» Yapılacaklar
a – Halı dokuma metnine göre, halıyı dokuyan kız çocuğu her ilmekte neye karar verir?
b – Halı dokuma metninde "Cemil Şinasi Türün" ile başlayıp "bir tane azalacaktır." ile biten bölümü hiç değiştirmeden yeniden yazın.
c – Halı dokuma metnini kaldığı yerden sürdürün.

» Kaynak
-=-=-=-=-

İnovasyon Üzerine Bir Deneme (1. Bölüm)

Cemil Şinasi Türün
Türkçe Yayın
Published in
6 min readJul 7, 2019

--

Bir kız çocuğu düşünün, bir Anadolu köyünde tezgahta halı dokumaktadır. Halısını dokurken, hem kendi hikayesini katmaktadır hem de yöresinin. Yani elinde kullanabileceği iki tür değişken vardır, biri yerel, diğeri kişisel. Halıyı satır satır dokur, bu arada her satırda, her ilmekte bir karar vermektedir: Bu karar, ilmeğin hangi renk iplikle yapılacağı ve kaç sıra gideceğidir. Bunu yapmak için hem o satırı hem de halının bütünlüğünü kafasında tutmak zorundadır. Yaptığı desenler simetrik ise, bir döngü içinde aynı hareketi defalarca tekrarlayacaktır. Mesela her yeni satırda atacağı düğüm sayısı ya bir tane artacak, ya bir tane azalacaktır.

Şimdi, bu paragrafta, halı kelimesini bilgisayar programıyla, tezgahı bilgisayarla, yerel desenleri, işletim sistemi (global) değişkenleriyle, kişisel olanları da yerel değişkenler kelimesiyle değiştirirseniz, halı dokuma işi program yazmakla aynı iş olur. Sonuç çıktısı, bilgisayarda istenen işi yapan bir printout ise mesela, halı da tezgahın çıktısıdır. Hata ya da uyarılar varsa halının üzerinde görünecektir. Yakın coğrafyamızda Türkçe konuşan tüm milletler ve bize komşu diğer halklar (İranlılar, Afganlar, Ermeniler) yüzyıllardır bu programı yazıyorlar, hem de bu işi 10–12 yaşındaki kız çocuklarının yapabileceği düzeyde biliyorlar.

-=-=-=-=-

» Malzeme

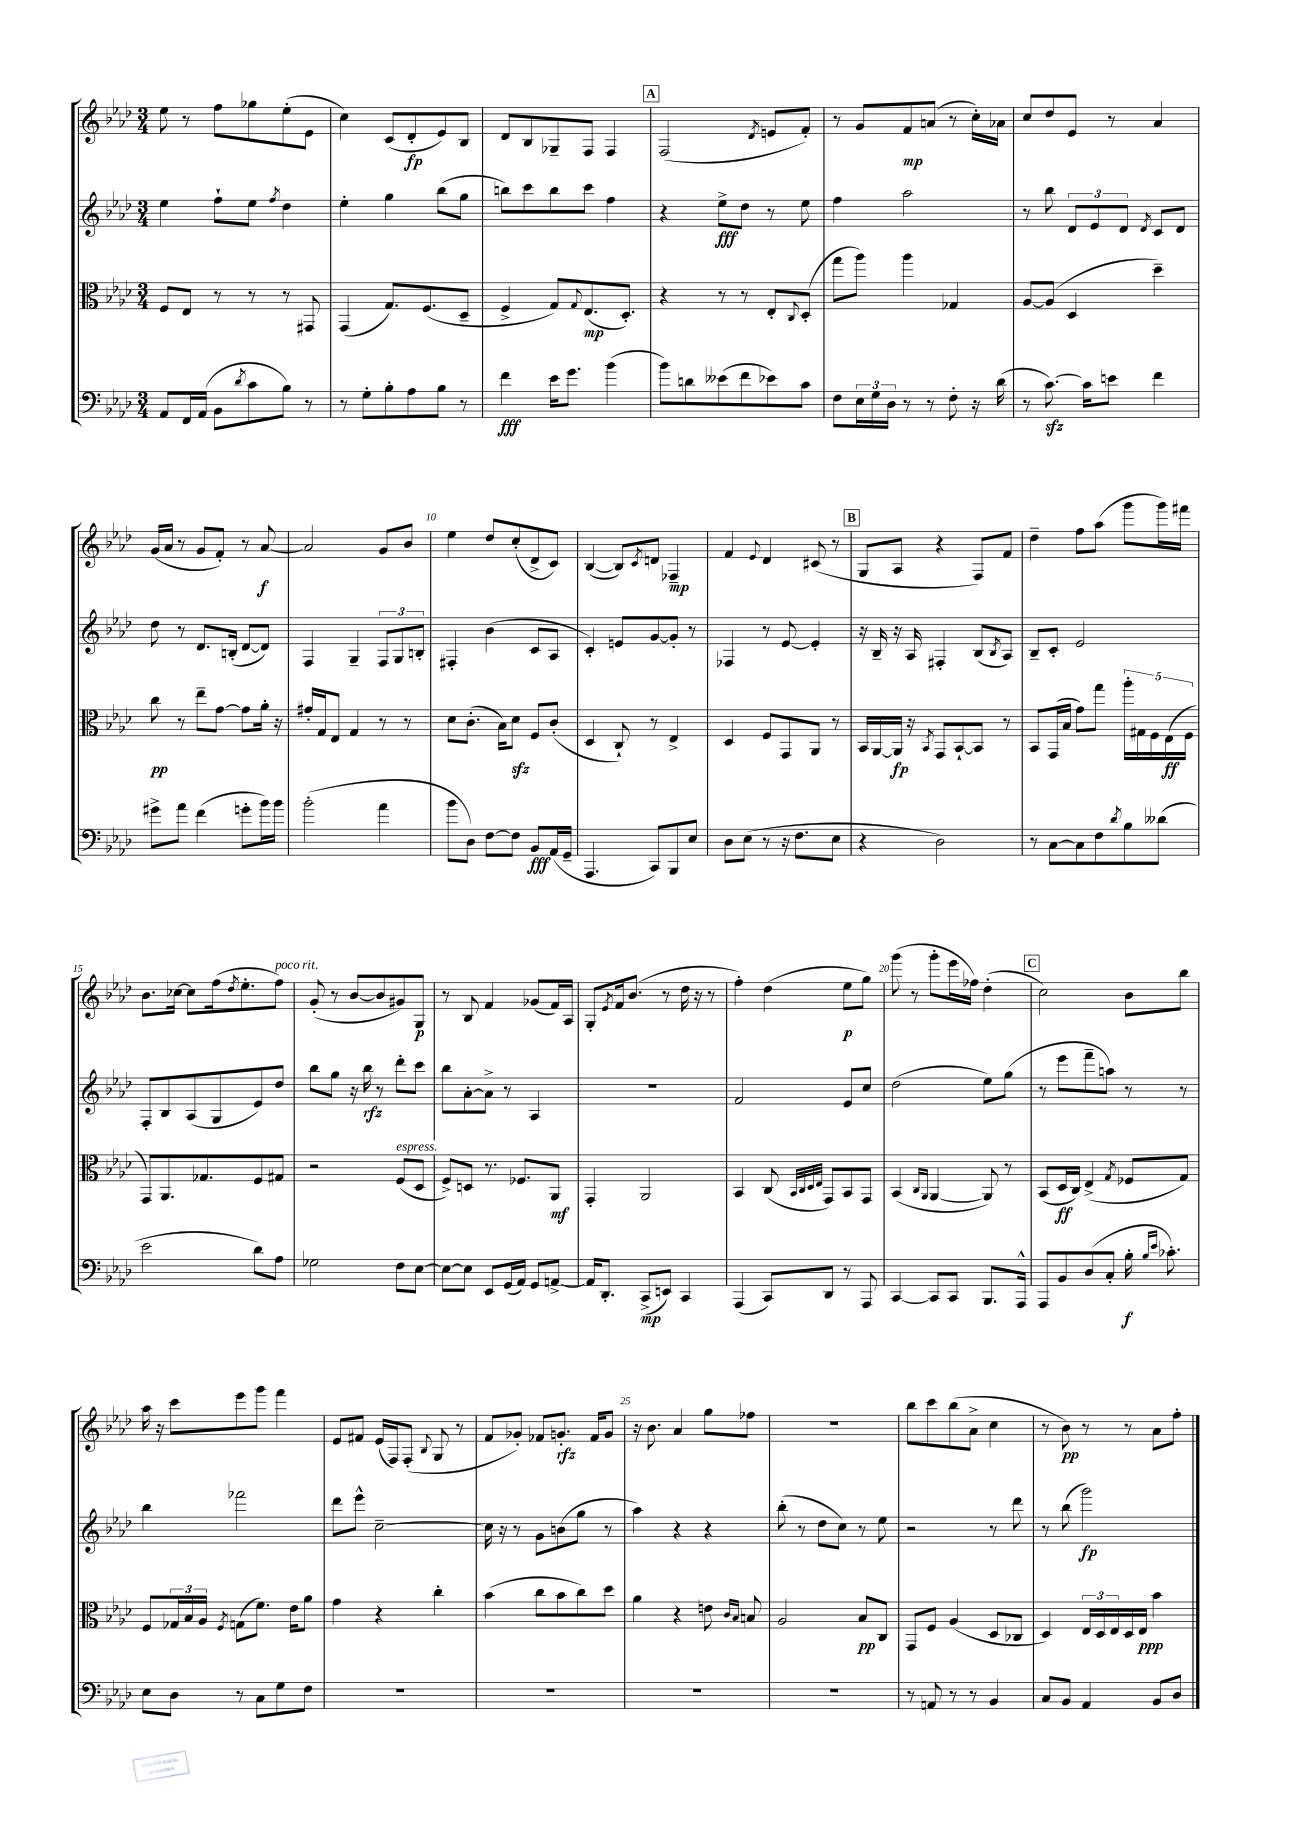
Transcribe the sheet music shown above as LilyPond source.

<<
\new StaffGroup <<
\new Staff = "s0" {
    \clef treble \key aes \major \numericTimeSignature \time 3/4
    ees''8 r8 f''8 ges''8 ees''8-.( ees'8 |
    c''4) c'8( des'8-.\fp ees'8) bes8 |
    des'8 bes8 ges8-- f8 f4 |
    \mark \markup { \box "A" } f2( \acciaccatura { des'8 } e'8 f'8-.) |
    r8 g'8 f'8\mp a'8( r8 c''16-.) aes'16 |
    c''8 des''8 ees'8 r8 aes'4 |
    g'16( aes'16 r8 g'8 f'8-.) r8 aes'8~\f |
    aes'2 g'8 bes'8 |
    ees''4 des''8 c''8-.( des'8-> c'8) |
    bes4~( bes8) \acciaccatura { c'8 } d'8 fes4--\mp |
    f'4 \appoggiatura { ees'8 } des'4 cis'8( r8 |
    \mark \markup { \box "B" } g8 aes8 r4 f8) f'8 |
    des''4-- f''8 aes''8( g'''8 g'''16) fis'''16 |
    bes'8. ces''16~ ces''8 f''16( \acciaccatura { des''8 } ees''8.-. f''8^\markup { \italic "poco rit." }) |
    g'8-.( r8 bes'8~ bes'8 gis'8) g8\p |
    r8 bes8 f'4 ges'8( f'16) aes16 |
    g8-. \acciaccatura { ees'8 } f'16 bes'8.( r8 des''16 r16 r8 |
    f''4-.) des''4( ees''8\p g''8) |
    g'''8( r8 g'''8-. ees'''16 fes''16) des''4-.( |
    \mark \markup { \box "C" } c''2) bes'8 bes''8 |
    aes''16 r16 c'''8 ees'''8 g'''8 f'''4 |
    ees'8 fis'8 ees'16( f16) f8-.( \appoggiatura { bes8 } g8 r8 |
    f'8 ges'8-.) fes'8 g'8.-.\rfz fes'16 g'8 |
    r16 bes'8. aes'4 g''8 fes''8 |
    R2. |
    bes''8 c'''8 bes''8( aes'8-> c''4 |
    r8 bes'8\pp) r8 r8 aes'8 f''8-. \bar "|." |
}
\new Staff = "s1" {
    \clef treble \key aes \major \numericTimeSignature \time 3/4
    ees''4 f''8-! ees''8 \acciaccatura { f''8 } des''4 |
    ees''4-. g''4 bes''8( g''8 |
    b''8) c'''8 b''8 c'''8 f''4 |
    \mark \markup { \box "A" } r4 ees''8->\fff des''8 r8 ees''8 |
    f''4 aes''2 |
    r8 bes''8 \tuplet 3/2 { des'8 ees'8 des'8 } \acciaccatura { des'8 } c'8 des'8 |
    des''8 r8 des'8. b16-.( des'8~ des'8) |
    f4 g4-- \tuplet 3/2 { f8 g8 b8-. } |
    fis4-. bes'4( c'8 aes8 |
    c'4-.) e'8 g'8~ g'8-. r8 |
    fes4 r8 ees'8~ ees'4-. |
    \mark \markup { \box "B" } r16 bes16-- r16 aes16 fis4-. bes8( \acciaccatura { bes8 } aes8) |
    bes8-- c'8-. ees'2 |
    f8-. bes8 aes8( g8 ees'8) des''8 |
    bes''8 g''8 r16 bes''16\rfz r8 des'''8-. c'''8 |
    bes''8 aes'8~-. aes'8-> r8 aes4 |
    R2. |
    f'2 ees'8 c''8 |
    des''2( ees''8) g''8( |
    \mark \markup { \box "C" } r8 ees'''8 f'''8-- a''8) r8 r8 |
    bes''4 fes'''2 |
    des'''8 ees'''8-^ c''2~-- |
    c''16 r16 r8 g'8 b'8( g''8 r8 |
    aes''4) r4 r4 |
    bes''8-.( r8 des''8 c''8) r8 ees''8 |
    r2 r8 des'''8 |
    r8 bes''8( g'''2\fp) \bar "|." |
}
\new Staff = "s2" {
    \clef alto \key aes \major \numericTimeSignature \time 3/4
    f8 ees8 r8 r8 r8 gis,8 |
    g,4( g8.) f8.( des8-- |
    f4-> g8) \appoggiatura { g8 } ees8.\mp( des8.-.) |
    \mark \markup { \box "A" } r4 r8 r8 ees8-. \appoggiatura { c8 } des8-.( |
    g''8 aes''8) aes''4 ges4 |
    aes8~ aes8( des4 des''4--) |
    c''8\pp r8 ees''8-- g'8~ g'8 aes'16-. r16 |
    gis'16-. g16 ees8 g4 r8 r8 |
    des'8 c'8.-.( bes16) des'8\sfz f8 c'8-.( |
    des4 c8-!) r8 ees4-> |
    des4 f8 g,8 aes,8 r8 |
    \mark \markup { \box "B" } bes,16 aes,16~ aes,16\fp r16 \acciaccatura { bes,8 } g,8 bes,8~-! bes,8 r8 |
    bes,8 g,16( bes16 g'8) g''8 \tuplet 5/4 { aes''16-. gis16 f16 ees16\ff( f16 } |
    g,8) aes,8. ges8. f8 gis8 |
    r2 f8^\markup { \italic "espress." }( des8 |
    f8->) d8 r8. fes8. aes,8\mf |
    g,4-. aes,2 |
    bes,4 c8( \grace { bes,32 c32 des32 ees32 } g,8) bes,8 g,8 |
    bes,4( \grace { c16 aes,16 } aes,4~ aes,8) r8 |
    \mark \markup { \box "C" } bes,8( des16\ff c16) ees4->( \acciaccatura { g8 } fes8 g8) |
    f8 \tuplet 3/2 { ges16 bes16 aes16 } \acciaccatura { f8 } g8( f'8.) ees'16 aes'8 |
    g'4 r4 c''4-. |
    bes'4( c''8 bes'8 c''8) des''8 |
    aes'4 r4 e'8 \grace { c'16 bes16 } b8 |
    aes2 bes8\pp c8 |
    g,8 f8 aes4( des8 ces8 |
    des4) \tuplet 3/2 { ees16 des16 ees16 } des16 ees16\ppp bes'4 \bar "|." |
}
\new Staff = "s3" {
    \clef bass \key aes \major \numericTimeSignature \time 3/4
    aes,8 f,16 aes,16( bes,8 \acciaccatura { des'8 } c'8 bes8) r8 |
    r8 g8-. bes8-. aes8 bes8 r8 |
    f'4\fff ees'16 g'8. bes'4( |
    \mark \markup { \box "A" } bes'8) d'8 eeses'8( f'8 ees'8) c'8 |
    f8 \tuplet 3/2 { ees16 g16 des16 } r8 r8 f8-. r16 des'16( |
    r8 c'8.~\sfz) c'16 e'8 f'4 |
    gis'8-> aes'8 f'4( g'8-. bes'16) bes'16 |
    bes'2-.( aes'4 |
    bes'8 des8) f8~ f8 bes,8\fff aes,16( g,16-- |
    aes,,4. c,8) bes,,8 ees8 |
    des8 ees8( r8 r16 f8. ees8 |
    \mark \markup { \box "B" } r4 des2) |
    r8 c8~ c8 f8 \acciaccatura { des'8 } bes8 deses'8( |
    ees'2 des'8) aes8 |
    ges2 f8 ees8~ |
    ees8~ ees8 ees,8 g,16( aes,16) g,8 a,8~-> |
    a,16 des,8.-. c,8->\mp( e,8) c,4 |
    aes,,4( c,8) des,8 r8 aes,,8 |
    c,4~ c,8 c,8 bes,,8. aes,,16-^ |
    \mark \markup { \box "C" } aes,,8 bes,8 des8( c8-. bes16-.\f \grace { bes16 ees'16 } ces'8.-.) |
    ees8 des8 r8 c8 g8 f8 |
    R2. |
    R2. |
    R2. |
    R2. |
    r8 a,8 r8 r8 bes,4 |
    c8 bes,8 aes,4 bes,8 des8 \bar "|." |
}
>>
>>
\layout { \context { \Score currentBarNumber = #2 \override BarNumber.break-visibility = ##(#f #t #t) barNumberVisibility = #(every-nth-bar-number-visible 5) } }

-=-=-=-=-

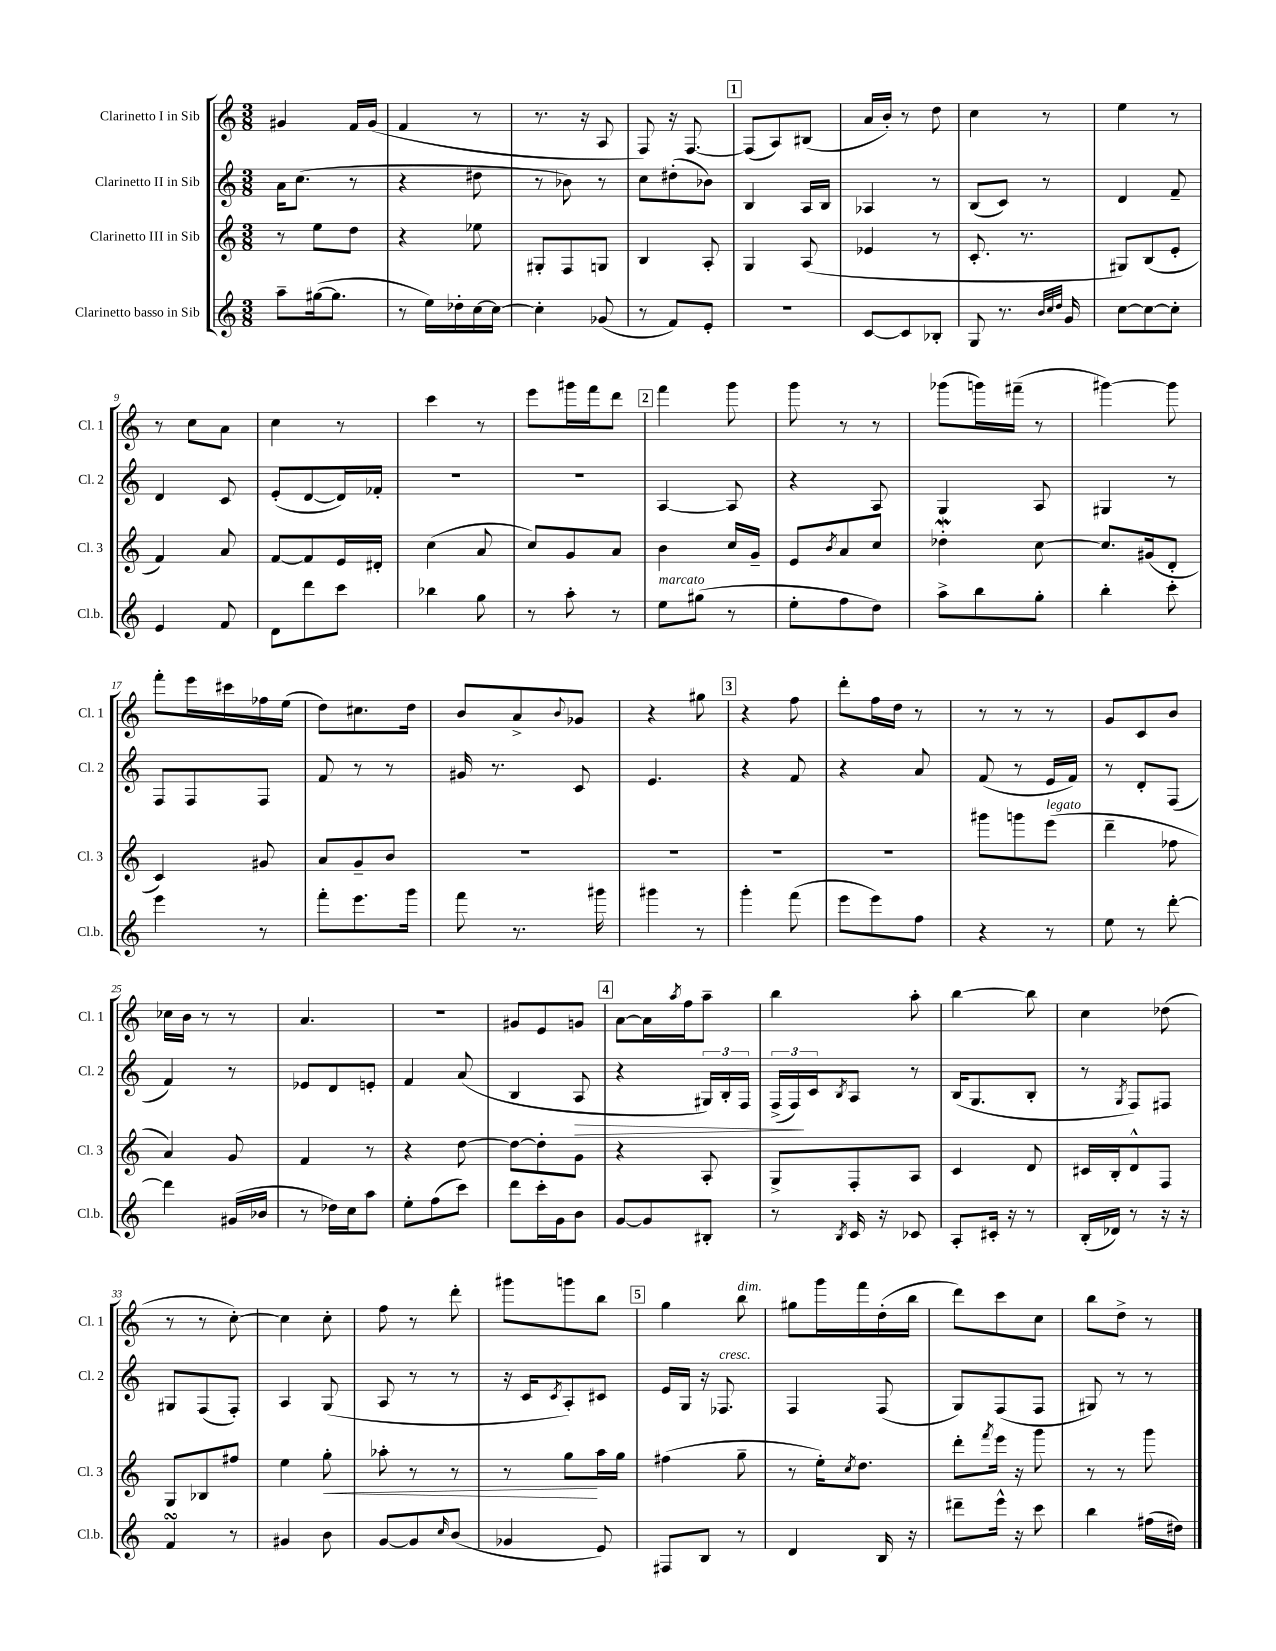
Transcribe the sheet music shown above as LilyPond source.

-=-=-=-=-

» Verilen Yanıtlar
a – İlmeğin hangi renk iplikle yapılacağına ve kaç sıra gideceğine.

b –
Cemil Şinasi Türün
Türkçe Yayın
Published in
6 min readJul 7, 2019

--

Bir kız çocuğu düşünün, bir Anadolu köyünde tezgahta halı dokumaktadır. Halısını dokurken, hem kendi hikayesini katmaktadır hem de yöresinin. Yani elinde kullanabileceği iki tür değişken vardır, biri yerel, diğeri kişisel. Halıyı satır satır dokur, bu arada her satırda, her ilmekte bir karar vermektedir: Bu karar, ilmeğin hangi renk iplikle yapılacağı ve kaç sıra gideceğidir. Bunu yapmak için hem o satırı hem de halının bütünlüğünü kafasında tutmak zorundadır. Yaptığı desenler simetrik ise, bir döngü içinde aynı hareketi defalarca tekrarlayacaktır. Mesela her yeni satırda atacağı düğüm sayısı ya bir tane artacak, ya bir tane azalacaktır.

c –
İnovasyon ve teknoloji üretmekle ilgili ne zaman bir konu açılsa, ben bu örneği vermeye çalışırım. Ne kadar sofistike bir kültürün üzerine doğmuş olduğumuzu anlayalım isterim. 1997 yılında kurduğumuz yazılım şirketinin adını Yoğurt Teknolojileri koymuştum; ilk defa duyanların yüzüne gülümseme getiren bir isimdi. Ama yoğurtun çok önemli bir teknoloji ürünü olduğunu anlattığım zaman işin ciddiyetini anlamaya başlarlardı. “Sütü dışarıda 3 gün unutursanız yoğurt olmaz arkadaşlar”! Sütün yoğurta dönüşmesi için, içine teknoloji, ya da Türkçe yeni bir terim olan”yapabilgi”, yani yoğurt “yapabilme bilgisini” eklemeniz gerekir. Yoğurt yapabilgisi yüzyıllar boyunca öyle başarılı korunmuştur ki, çok yakın bir tarihten, 1918’den önce Avrupalılar yoğurt diye bir ürünü bilmiyorlardı. Avrupa’ya buradan aldığı yoğurdu ilk götüren ve orada çocuklara mide ilacı olarak çoğaltan ve satan kişi, 1912'de Selanik’den İspanya’ya göçmüş olan İzak Karasu isimli bir vatandaşımızdı. Sonradan oğlu Daniel’in adını vereceği şirketi biliyorsunuz: Danone! (Danielcik demekmiş bu.) 1950'lerden önce ABD’de de yoğurt bilinmiyordu, 1952'de ilk defa ilaç olarak satıldı. Son on yılda Amerikalılara da (kutu üzerinde Greek style yazsa da) mayası buradan gitme hakiki Türk yoğurdunu yedirmeyi başaran Chobani’nin şimdilerde ünlü olan hikayesini biliyorsunuzdur.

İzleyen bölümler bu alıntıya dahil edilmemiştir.